I sit up, reaching for my jeans. I need one now, need Lady Alice to take me by the hand and lead me to Wonderland.
The door swings open, and Baron strolls in, dick swinging, water droplets still shimmering on his shoulders in the light from the hallway behind him. He stops when he sees me sitting up.
“I thought you went back to sleep,” he says, lifting the blankets and sliding in on his side.
“Kinda hard when it sounds like you’re killing her,” I mutter.
“I wasn’t killing her,” Baron says, turning away and setting his glasses on the bedside table, which gives me a chance to swallow the pearls. “I was fucking her.”
“You tried to kill her like an hour ago,” I say. “You can see how I’d be on alert.”
“She’s fine,” he says, adjusting his pillow. “You can hear her crying, can’t you?”
He’s right. Mabel’s soft sobs echo in the bathroom, which means she’s alive.
“You can’t go off on her like that,” I say quietly. “What if I hadn’t been here?”
“I know,” he says, serious now. “I shouldn’t have done that. It won’t happen again.”
“What if it does?”
“It won’t,” he says firmly.
I turn to face him, resting my face on my hand and gazing into the mirror of my twin, visible in the dim light coming through the open bedroom door.
“Was it because it was her?” I ask.
“No,” Baron says, scowling. “You think I care about that dumb runaway?”

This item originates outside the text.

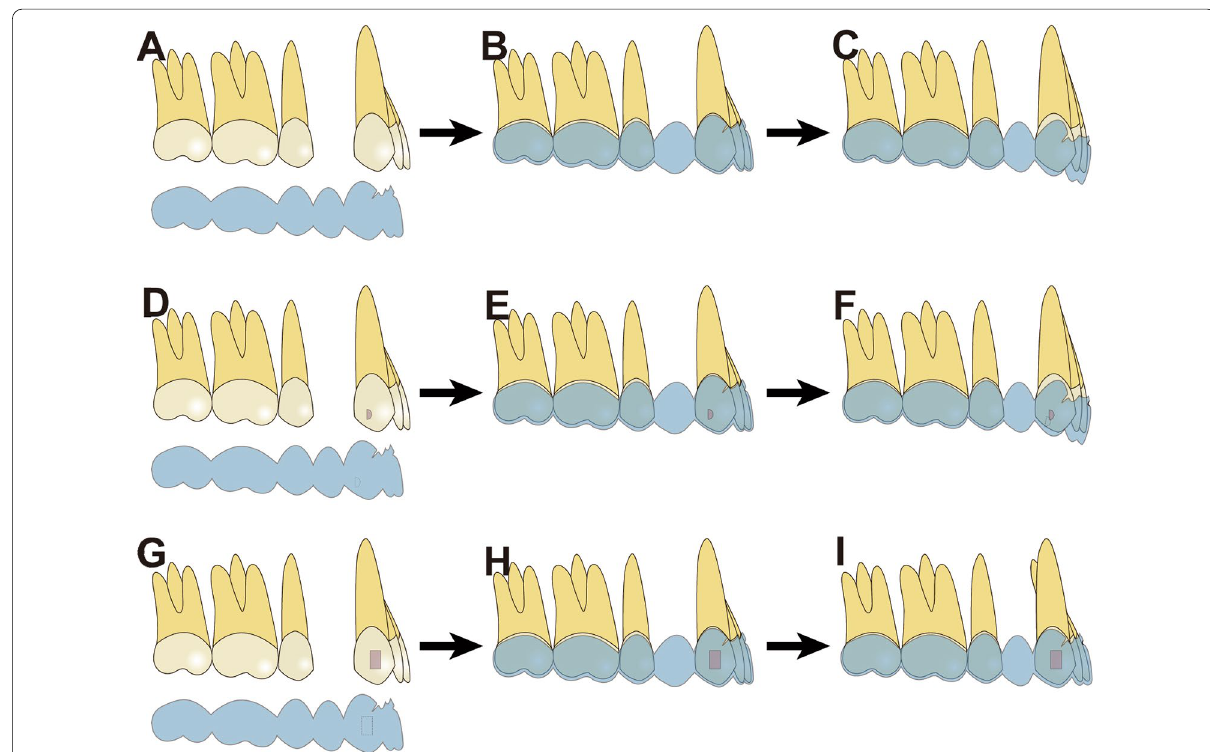
Fig. 4 Effects of canine attachments on incisor retraction. A No attachment on canines. Before wearing aligner. B The aligner was put onto the dentition. C Due to the retraction force and the additional lingual root-torquing force, the aligner tended to move incisally. D – F Optimized attachment on canine. Due to the inadequate retention offered by optimized attachments, the aligner tended to move incisally. G – I Vertical attachment on canine. Due to the adequate retention offered by the bulky vertical attachment, the aligner was retained in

“I guess not.” I don’t correct him, tell him that she’s not a runaway. Maybe she is. Just because she has a sister, that doesn’t mean she didn’t run away.
“No one cares about her,” he says. “She was garbage, so we threw her out.”
He’s wrong about that. Olive loves her. Olive is waiting for her, even now.
“Did you really kill her?” I ask. “After I left. You didn’t let her go?”
“Of course I fucking killed her,” he snaps. “I tried, anyway.”